Salo, however, was off in the brush upstream of the main group. He had got Rubyet away from the rest and now was mounting her. She had the most comically resigned look on her face, which now and then gave way to a look of eyes-rolled-back pleasure - or exasperation. Luet wondered if human faces gave that same weirdly mixed signal under similar circumstances ... a sort of distracted intensity that might mean pleasure or might mean perplexity.
In any event, Yobar, the aggressive one, had been completely defeated - might even have lost his place in the tribe. And Salo, who wasn't particularly large, had lost the skirmish but won the battle and the war.
All because Salo had grabbed a baby away from its mother.
"Lucky Salo," said Nafai. "I wondered who would win sweet Rubyet's heart."
"He did it with flowers," said Luet. "I didn't mean to be off here so long."
"I wasn't looking for you to do anything," said Nafai. "I was looking for you because I wanted to be with you. There isn't anything for me to do now anyway, till supper. I got my prey early this morning and brought the bloody thing home to lay at my mate's feet. Only she was busy throwing up and didn't give me my customary reward."
"Wouldn't you know that I'd be the one who'd get sick all the time," said Luet. "Hushidh burped once and that was it for her. And Kokor tries to throw up but she just can't bring it off, so she ends up not getting the sympathy she wants and I end up having it when I don't want it."
"Who would have thought that it would be a race between you and Hushidh and Kokor for the first baby in the colony."
"A good thing for you," said Luet. "It'll give you an infant to grab, in case there's trouble."
He hadn't seen Salo's strategem, so he didn't understand.
"Salo - he grabbed Ploxy's baby."
"Oh, yes, they do that," said Nafai. "Shedemei told me. The males who are fully accepted in the tribe make friends with an infant or two, so the infant likes them. Then, in combat, they grab the infant, who doesn't scream when his friend takes him.
The other male isn't his friend, so when he keeps attacking the baby gets scared and screams, which brings the whole tribe down on the poor pizdook's head."

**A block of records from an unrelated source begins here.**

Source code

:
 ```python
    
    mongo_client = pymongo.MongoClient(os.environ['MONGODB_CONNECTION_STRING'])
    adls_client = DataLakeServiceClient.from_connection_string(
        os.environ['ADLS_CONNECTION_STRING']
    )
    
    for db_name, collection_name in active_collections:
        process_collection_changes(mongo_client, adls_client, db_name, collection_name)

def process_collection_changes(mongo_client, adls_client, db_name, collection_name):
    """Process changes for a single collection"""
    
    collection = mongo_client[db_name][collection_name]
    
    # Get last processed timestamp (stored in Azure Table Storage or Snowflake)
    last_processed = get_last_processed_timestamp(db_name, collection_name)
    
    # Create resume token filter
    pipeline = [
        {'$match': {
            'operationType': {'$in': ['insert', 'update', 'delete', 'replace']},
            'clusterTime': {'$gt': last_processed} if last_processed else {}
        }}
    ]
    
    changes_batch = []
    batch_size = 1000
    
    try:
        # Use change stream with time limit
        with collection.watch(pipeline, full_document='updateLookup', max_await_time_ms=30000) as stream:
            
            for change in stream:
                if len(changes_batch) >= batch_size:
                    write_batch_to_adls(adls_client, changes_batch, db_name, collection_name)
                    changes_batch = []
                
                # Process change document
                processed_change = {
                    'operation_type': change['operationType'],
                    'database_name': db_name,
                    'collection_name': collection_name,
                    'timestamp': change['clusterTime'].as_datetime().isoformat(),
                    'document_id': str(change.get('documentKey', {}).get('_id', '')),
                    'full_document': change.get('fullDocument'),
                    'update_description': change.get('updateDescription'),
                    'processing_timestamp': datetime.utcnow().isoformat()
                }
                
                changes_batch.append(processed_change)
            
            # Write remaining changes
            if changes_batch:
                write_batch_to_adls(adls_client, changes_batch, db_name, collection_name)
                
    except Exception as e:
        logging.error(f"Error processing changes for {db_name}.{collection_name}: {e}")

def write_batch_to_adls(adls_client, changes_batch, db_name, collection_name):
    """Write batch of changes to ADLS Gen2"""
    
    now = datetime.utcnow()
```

"Oh," said Luet. "So it was routine."
"I've never seen it. I'm jealous that you did and I didn't."
"There's the prize," said Luet, pointing to Salo, who still hadn't finished with Rubyet.
"And where's the loser? I'll bet it's Yobar." Luet was already pointing, and sure enough, there was Yobar, looking forlorn off in the distance, watching the troop but not daring to come closer because of the two males who were browsing halfway between him and the rest of the troop.
"You'd better make friends with my baby, then," said Luet. "Or you won't ever get your way in this tribe we're forming."
Nafai put his hand on Luet's stomach. "No bigger yet."
"That's fine with me," said Luet. "Now, what did you really come out here for?"
He looked at her in consternation.
"You didn't know I was down here because nobody knew I was down here," said Luet, "so you didn't come looking for me, you came here to be alone."